* _WORK REQUIRED_:
The entries should be given again in full. Alter nothing.

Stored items
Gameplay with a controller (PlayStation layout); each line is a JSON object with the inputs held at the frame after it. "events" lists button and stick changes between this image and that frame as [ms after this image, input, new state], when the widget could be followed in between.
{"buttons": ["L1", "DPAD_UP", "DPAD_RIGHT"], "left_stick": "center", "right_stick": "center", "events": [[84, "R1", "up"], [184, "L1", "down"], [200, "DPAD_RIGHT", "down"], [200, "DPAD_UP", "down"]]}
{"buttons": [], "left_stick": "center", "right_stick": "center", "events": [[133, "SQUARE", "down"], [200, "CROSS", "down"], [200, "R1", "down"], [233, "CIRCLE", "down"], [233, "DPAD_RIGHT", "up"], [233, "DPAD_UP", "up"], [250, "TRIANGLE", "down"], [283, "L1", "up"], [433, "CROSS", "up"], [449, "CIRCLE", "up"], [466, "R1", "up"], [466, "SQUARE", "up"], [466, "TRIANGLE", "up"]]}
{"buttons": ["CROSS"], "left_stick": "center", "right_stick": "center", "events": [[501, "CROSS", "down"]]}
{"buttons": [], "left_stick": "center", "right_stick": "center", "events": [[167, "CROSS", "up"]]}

* _SOLUTION TO THIS EXERCISE_:
Gameplay with a controller (PlayStation layout); each line is a JSON object with the inputs held at the frame after it. "events" lists button and stick changes between this image and that frame as [ms after this image, input, new state], when the widget could be followed in between.
{"buttons": ["L1", "DPAD_UP", "DPAD_RIGHT"], "left_stick": "center", "right_stick": "center", "events": [[84, "R1", "up"], [184, "L1", "down"], [200, "DPAD_RIGHT", "down"], [200, "DPAD_UP", "down"]]}
{"buttons": [], "left_stick": "center", "right_stick": "center", "events": [[133, "SQUARE", "down"], [200, "CROSS", "down"], [200, "R1", "down"], [233, "CIRCLE", "down"], [233, "DPAD_RIGHT", "up"], [233, "DPAD_UP", "up"], [250, "TRIANGLE", "down"], [283, "L1", "up"], [433, "CROSS", "up"], [449, "CIRCLE", "up"], [466, "R1", "up"], [466, "SQUARE", "up"], [466, "TRIANGLE", "up"]]}
{"buttons": ["CROSS"], "left_stick": "center", "right_stick": "center", "events": [[501, "CROSS", "down"]]}
{"buttons": [], "left_stick": "center", "right_stick": "center", "events": [[167, "CROSS", "up"]]}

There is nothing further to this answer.